• **EXERCISE BRIEF**
What lines below contain the word "rice"? Please pull each one out.

(Document images with source code)
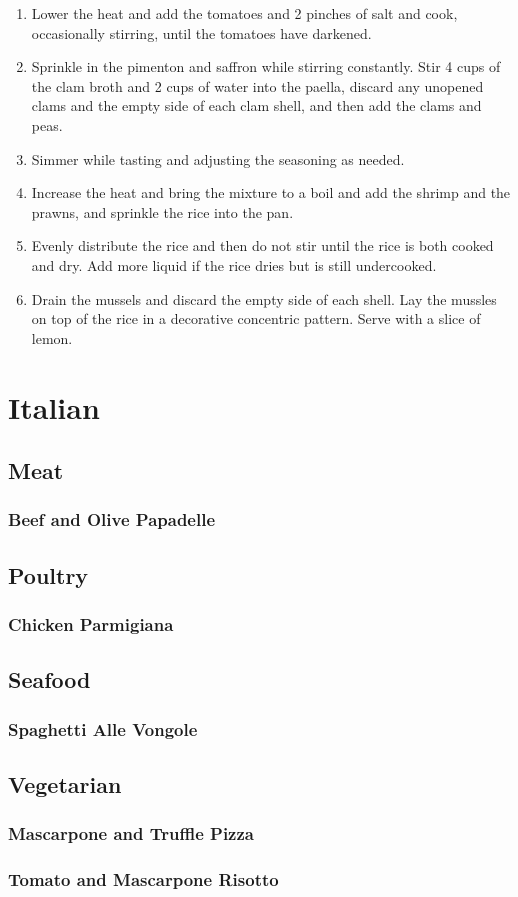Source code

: \documentclass[a4paper, oneside]{book}
\begin{document}
\begin{multicols}{2}
{\begin{enumerate}
        \item
            Lower the heat and add the tomatoes and 2 pinches of salt
            and cook, occasionally stirring, until the tomatoes have darkened.
        \item
            Sprinkle in the pimenton and saffron while stirring constantly.
            Stir 4 cups of the clam broth and 2 cups of water into the paella,
            discard any unopened clams and the empty side of each clam shell,
            and then add the clams and peas.
        \item
            Simmer while tasting and adjusting the seasoning as needed.
        \item 
            Increase the heat and bring the mixture to a boil and add the
            shrimp and the prawns, and sprinkle the rice into the pan.
        \item
            Evenly distribute the rice and then do not stir until the rice
            is both cooked and dry. Add more liquid if the rice dries but is
            still undercooked.
        \item
            Drain the mussels and discard the empty side of each shell. Lay the
            mussles on top of the rice in a decorative concentric pattern.
            Serve with a slice of lemon.
    \end{enumerate}}

\end{multicols}

\chapter{Italian}
\section{Meat}
\subsection{Beef and Olive Papadelle}
\section{Poultry}
\subsection{Chicken Parmigiana}
\section{Seafood}
\subsection{Spaghetti Alle Vongole}
\section{Vegetarian}
\subsection{Mascarpone and Truffle Pizza}
\subsection{Tomato and Mascarpone Risotto}
\end{document}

• **RESPONSE BOX**
            shrimp and the prawns, and sprinkle the rice into the pan.
            Evenly distribute the rice and then do not stir until the rice
            is both cooked and dry. Add more liquid if the rice dries but is
            mussles on top of the rice in a decorative concentric pattern.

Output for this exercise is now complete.